Les individualités n’ont pas obtenu de meilleurs résultats dans les disciplines nouvelles du programme olympique. Sauf pour le karaté, et la médaille d’or de Steven Da Costa. Pas de bol: la discipline va aussitôt disparaître dans le menu des JO, et ne sera pas à Paris. Comme on ne veut pas fâcher des interlocuteurs inquiétants, on ne dira pas ici si on préfère le karaté ou le taekwondo. Les dirigeants de ces disciplines plus martiales qu’artistiques devraient prêter le matériel sophistiqué qui sert à départager les combattants à leurs homologues de la boxe, où certains arbitres comptent encore les points sur leurs doigts, sans retirer les gants.
On ne sait pas bien s’il faut ranger la médaille d’argent de Kevin Mayer au décathlon au rayon des échecs ou à celui des réussites. Il n’a pas l’air de bien le savoir lui-même. Il nous semble qu’il laisse beaucoup trop de gomme dans l’expression de ses joies et tourments successifs, malgré sa conviction qu’aucun autre fonctionnement ne lui conviendrait. Une lichette de traitement anti-inflammatoire éviterait à son moral de passer en permanence des sommets aux abysses, alors que ses dons et la qualité de sa préparation ne sont pas contestables.
Dans trois ans, s’il s’imposait enfin à Paris, il deviendrait l’icône du décathlon et de l’athlétisme français. Mais au fond de lui, souhaite-t-il vraiment abandonner sa vie de vagabond des stades ?
La pression qui s’exerce sur les champions est de plus en plus inhumaine, Jeux après Jeux. L’admiration qu’on éprouve pour Tony Estanguet, trois fois champion olympique lors de quatre éditions des JO, grandit encore au fil du temps. Être exact au rendez-vous de disciplines aussi imprévisibles n’est autorisé qu’à une poignée d’êtres humains.
VIGNETTES
¤ La Chine écrase le classement des médailles et des titres. Et encore, certains voudraient y ajouter le palmarès obtenu par Hong-Kong (5 médailles dont un titre) et surtout Taïwan (ou Formose, ou Chinese Taipeh, comme on voudra), qui a remporté deux titres et onze médailles, pour le moment. Quand le monde entier sera chinois, au moins il n’y aura plus de classement des médailles.

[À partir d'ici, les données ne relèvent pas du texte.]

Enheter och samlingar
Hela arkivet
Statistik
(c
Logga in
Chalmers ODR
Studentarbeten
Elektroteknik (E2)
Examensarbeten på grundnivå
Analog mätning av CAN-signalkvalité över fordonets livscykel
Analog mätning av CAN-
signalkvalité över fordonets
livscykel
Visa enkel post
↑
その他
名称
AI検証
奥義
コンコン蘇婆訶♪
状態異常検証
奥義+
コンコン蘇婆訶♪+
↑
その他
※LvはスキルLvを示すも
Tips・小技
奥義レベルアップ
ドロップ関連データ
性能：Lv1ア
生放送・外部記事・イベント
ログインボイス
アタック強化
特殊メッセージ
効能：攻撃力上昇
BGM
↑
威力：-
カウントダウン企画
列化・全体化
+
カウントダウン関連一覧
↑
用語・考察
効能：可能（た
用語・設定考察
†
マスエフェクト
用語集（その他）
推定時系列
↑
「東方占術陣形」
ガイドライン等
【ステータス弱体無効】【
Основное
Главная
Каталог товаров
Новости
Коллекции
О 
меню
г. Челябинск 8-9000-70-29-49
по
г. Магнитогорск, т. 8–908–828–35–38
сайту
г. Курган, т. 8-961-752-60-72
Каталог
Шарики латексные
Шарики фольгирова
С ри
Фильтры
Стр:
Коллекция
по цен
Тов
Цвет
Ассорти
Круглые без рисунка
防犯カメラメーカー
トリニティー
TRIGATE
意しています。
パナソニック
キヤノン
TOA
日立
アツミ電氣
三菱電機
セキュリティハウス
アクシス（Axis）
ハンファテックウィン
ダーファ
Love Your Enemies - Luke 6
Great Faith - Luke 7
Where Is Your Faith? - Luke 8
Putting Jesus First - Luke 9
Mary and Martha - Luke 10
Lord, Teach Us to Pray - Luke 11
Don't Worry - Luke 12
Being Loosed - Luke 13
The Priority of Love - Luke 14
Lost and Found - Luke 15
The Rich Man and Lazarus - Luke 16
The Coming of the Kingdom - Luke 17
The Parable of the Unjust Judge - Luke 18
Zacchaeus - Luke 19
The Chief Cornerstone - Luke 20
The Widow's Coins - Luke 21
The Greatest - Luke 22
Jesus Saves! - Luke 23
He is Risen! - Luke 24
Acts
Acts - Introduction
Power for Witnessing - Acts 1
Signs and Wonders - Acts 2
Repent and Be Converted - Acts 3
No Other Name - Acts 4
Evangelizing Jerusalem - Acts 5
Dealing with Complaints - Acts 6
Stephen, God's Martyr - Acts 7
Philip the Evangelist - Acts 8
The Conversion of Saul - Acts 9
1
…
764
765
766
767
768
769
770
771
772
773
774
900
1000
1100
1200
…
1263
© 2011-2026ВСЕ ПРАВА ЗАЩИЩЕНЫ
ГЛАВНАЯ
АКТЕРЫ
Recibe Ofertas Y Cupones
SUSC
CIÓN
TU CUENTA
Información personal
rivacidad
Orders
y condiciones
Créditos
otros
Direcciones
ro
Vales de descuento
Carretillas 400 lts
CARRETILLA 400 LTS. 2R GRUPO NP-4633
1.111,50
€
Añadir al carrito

¤ Mal partie dans le concours de l’heptathlon, la Belge Nafissatou Thiam s’est imposée au finish pour rééditer son titre de Rio. Un exemple à méditer.
¤ Les qualités de la piste et des nouvelles chaussures n’ont pas disparu, mais les records se sont fait oublier au 110 m haies, au 400 m et au triple saut masculins. Ce n’est pas bien grave, les compétitions sont superbes, notamment la perche féminine avec quatre concurrentes à 4 m 80 et plus.